Barker also seems to have mood swings concerning his main villain. There's too much talk of love and good characterization for her to end up the way she did, and it would have been a wonderful, if bittersweet story if he had left some of the shocking moments out and focus on her as a well-rounded character. There is a lot of sympathy for her, especially at one point when she leaves the villa, and part of the problem is that she is quite possibly manipulated by the artifact. This ambivalence even extends to the artifact, and the demonic powers in it.

That makes the gore and debauchery all the more unneeded. The tale itself is well told. The glimpses of the Hollywood mindset ring true to life, and the conceit is very nice. But it cries out for subtlety, and Barker has no idea how to do such. Sometimes it's so gross as to be comic: the main heroine is near-raped by a man-PEACOCK hybrid, for one.

There are also a lot of loose ends and digressions. Todd's dog Dempsey for one: the situation with him lasts a long time, but never peeps up again. You could cut out the last half of the book. Seriously, it sprawls on to the point where you wonder why he bothers, and why he puts so much emphasis on minor characters.

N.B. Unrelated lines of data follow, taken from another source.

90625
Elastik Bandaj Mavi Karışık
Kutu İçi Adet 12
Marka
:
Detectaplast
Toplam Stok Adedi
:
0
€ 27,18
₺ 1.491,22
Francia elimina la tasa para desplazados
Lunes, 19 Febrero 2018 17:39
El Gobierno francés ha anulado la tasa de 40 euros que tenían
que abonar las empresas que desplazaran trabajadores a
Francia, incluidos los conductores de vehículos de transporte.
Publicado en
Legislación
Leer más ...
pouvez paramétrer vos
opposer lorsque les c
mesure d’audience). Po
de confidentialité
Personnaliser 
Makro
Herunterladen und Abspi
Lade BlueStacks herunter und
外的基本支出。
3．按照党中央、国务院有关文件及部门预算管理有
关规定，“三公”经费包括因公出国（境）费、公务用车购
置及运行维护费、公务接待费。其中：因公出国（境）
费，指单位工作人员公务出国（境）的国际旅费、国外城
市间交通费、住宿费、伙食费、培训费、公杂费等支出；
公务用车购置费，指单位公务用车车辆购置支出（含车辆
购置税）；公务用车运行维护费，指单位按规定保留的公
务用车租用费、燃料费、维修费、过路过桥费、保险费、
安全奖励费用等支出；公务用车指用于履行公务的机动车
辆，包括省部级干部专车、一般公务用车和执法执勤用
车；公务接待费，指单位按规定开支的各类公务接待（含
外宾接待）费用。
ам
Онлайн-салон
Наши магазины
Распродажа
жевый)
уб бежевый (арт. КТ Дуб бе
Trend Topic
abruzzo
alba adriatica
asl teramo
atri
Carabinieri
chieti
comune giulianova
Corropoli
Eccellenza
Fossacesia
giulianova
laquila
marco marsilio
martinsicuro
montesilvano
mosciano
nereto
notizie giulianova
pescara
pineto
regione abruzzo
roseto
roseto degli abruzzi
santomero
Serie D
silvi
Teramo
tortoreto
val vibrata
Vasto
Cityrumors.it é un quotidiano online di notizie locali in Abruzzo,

Still, I liked it, but I wish Barker just had thrown out much of the gross-out moments and padding, and let the story shine through.
Profile Image for Mary Slowik.
Author 1 book21 followers
January 22, 2016
So, I stayed up all night listening to this. And then didn't sleep all day. I did (and didn't do) these things for reasons other than the ones you might be thinking. I had to stay up listening to 10 hours of this audiobook because I got it on an interlibrary loan and they refused to renew it for me, those Nazis. Then I refused to sleep today because, you know, I have things to do. Onto the review...

Clive Barker! Once this started getting all sadomasochistic and orgiastic (which didn't take long) I felt a rush of familiarity that was simultaneously cold and hot. It is decidedly, aggressively weird, with sex among ghosts, among humans and ghosts, among animals and ghosts, humans and the hybrid offspring of animals and ghosts, and... yeah. It reminded me not so much of Barker's other fiction-- okay, I've only read Books of Blood-- but rather of his amazingly bizarre film, Night Breed, which you should go watch. This man loves his fucked-up monsters, let me tell you.

My issue with it is all the time he takes with tangential scenes. I admire Barker's writing quite a lot, except for its pacing. I'm blanking on the main character's name, the big movie star (Todd something... I blame lack of sleep) but there's an extended scene about his ailing dog eventually being put down, and then tons of back story on the president of his fan club, then a very long post-climactic stretch that is way too long to qualify for being called a denouement. This one really luxuriates in tangential stuff. Although when Lilith finally makes her appearance, it's pretty deliciously wicked and satisfying.